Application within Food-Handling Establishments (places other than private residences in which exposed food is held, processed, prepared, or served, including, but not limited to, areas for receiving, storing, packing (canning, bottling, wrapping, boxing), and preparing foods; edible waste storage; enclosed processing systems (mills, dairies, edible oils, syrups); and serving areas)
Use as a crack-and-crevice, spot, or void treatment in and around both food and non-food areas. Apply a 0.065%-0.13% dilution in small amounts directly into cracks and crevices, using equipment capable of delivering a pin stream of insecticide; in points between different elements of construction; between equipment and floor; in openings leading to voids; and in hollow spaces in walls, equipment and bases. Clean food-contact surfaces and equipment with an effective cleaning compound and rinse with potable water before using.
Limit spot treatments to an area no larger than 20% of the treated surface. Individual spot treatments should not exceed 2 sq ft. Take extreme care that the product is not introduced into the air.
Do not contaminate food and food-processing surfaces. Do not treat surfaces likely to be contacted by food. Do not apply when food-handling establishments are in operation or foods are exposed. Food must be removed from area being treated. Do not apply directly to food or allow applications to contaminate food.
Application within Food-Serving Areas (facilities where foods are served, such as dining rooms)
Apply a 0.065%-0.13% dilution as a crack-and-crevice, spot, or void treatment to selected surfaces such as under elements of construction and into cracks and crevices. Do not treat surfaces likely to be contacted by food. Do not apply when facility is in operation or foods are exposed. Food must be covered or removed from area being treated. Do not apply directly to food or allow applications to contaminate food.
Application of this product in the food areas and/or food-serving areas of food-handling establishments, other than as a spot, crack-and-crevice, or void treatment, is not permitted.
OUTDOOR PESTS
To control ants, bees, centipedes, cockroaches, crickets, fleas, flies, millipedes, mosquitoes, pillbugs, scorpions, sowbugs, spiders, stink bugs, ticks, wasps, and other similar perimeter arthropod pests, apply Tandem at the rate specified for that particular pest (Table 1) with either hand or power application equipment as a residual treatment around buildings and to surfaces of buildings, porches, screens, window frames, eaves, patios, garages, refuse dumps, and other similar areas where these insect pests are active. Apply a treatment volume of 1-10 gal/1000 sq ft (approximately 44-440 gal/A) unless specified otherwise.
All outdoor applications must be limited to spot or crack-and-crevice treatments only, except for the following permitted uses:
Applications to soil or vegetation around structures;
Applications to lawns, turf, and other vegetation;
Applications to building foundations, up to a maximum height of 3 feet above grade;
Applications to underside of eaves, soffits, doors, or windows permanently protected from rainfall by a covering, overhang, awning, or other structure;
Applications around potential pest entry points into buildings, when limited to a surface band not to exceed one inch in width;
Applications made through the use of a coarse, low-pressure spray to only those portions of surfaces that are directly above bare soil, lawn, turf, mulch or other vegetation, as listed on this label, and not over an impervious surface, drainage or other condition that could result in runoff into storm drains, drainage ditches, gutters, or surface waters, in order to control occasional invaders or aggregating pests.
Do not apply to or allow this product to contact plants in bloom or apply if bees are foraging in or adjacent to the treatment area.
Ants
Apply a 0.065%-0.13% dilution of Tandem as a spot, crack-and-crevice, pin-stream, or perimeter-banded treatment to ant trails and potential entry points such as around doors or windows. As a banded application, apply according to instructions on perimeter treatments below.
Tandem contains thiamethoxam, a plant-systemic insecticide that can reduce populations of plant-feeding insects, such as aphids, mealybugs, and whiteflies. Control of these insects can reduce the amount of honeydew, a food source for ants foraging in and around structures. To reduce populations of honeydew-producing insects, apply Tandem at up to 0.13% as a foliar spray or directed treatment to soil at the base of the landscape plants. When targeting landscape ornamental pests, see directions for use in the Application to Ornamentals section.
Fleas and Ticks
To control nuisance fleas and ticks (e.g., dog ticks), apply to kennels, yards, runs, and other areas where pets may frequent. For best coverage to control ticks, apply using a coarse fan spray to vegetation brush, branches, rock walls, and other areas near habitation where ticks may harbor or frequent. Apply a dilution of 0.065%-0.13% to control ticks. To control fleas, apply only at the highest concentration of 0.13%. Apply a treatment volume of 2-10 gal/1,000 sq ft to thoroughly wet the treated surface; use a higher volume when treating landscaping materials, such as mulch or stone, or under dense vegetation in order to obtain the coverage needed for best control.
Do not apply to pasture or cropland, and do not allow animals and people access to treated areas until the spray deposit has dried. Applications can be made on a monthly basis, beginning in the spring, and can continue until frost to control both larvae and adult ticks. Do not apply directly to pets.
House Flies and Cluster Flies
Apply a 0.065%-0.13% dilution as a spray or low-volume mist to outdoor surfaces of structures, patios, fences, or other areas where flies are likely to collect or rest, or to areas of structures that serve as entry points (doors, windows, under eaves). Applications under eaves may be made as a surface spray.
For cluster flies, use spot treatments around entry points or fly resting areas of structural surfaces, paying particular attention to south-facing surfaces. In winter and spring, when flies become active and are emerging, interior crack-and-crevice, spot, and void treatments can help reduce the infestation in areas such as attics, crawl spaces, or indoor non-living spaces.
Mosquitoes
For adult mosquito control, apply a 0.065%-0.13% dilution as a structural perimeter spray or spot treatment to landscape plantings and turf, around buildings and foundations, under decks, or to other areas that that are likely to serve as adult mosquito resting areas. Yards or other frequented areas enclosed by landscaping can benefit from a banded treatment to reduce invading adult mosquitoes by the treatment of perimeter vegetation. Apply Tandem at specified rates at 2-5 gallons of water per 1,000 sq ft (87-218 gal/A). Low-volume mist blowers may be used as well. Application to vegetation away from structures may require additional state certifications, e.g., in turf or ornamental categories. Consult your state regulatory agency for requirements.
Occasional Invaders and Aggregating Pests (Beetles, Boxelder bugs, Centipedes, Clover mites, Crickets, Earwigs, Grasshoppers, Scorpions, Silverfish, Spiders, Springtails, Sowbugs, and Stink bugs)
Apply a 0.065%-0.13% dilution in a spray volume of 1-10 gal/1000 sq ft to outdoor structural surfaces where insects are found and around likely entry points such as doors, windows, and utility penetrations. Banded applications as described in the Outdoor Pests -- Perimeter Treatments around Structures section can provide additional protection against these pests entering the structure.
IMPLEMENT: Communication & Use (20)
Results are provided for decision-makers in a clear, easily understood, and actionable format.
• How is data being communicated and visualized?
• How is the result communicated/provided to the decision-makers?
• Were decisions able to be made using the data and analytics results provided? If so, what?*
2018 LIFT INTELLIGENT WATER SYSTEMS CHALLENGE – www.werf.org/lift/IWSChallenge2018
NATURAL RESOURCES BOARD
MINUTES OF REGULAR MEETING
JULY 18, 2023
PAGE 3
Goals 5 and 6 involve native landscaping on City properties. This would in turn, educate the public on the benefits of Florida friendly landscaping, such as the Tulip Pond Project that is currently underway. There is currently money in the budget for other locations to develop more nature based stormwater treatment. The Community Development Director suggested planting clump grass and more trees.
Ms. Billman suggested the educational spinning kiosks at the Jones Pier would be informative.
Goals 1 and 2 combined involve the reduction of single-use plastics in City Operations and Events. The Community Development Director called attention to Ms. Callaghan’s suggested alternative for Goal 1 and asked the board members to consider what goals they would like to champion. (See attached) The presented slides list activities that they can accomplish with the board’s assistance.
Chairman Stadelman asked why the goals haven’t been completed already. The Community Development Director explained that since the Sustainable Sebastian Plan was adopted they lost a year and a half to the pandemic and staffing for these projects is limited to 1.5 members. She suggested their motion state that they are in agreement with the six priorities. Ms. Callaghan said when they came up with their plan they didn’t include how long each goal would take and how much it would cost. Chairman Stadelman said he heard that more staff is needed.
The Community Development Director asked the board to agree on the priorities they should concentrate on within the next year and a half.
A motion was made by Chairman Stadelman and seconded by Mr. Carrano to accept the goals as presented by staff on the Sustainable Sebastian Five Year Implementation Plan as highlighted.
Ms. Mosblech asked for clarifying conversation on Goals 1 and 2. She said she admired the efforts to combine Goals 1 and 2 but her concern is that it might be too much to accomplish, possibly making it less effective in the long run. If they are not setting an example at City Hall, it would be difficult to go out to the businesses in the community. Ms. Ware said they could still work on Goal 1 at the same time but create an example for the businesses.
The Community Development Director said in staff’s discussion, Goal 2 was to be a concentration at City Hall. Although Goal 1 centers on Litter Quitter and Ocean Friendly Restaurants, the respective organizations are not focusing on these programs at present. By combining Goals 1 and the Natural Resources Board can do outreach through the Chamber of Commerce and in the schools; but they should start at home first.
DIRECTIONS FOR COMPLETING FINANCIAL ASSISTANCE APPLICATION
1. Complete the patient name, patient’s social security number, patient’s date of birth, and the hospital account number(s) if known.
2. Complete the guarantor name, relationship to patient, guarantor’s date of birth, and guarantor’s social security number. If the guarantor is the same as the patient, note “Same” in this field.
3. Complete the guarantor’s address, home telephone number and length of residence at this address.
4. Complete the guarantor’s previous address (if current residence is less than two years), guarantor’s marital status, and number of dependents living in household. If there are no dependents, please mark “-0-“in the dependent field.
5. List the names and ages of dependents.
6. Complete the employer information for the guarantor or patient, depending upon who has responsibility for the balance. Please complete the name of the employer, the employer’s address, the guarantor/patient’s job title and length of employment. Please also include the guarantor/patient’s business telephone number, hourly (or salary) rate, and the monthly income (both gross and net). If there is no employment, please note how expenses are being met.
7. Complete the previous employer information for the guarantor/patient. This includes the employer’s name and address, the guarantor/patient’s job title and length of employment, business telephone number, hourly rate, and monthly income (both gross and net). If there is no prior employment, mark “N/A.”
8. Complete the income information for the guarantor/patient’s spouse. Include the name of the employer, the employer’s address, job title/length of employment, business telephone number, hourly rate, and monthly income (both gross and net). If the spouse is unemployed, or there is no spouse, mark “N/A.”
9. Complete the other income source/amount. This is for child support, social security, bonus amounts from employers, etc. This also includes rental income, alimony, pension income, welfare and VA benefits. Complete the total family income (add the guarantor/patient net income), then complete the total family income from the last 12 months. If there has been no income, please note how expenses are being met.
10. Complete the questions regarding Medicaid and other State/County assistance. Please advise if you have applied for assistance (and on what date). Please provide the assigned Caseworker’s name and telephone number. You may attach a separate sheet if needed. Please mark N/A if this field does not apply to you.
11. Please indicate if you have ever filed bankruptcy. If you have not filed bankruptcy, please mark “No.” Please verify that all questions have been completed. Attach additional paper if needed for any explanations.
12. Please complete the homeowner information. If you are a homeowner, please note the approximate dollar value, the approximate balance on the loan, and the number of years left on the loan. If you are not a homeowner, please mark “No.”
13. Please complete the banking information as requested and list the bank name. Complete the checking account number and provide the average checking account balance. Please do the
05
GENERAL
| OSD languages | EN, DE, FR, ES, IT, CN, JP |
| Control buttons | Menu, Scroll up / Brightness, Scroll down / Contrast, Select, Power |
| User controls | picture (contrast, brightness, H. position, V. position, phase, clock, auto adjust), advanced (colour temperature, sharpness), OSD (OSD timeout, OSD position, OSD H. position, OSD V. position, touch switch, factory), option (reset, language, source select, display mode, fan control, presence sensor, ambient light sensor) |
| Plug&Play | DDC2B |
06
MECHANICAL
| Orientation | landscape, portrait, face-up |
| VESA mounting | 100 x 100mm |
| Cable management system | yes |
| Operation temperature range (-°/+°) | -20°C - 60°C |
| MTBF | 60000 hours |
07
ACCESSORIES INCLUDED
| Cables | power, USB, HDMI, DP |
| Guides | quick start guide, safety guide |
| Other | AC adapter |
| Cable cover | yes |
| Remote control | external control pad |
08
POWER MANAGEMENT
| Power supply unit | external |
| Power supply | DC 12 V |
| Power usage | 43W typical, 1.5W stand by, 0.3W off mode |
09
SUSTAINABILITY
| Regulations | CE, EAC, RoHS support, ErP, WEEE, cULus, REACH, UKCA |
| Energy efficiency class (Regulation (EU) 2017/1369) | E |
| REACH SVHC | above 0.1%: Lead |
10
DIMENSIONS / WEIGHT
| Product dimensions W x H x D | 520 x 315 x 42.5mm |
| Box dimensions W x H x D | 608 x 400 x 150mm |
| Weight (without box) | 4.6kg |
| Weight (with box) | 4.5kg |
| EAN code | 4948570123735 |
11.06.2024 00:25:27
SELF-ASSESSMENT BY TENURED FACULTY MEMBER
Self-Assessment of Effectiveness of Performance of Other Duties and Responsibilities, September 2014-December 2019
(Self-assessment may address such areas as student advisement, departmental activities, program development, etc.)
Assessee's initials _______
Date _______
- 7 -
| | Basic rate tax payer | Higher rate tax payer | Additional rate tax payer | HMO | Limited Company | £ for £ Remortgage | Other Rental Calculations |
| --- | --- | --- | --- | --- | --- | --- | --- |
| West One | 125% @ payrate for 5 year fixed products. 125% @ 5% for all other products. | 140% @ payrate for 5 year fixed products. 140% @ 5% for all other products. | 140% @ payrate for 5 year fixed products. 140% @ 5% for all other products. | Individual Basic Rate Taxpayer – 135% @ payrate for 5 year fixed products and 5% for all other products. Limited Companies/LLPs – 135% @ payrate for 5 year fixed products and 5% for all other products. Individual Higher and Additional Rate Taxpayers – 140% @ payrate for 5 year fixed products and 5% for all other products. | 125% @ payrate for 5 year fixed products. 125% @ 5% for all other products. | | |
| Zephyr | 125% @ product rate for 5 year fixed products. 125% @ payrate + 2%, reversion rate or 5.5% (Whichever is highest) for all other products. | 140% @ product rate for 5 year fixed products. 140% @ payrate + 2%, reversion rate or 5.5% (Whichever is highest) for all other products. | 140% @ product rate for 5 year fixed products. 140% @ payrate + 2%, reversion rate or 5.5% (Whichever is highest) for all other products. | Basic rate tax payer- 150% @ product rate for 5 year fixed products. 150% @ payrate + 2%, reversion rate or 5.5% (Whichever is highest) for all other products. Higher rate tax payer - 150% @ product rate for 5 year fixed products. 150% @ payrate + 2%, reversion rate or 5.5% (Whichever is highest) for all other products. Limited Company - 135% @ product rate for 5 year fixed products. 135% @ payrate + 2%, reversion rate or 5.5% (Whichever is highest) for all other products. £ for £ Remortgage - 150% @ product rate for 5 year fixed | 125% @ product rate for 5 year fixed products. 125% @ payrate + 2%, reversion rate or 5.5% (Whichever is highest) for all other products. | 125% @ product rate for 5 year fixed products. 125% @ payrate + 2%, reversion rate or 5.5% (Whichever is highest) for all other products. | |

* EXERCISE *
Check each line of the material above for the string "also". Please count those that have it and reply with the number only.

* ANSWER TO THIS EXERCISE *
2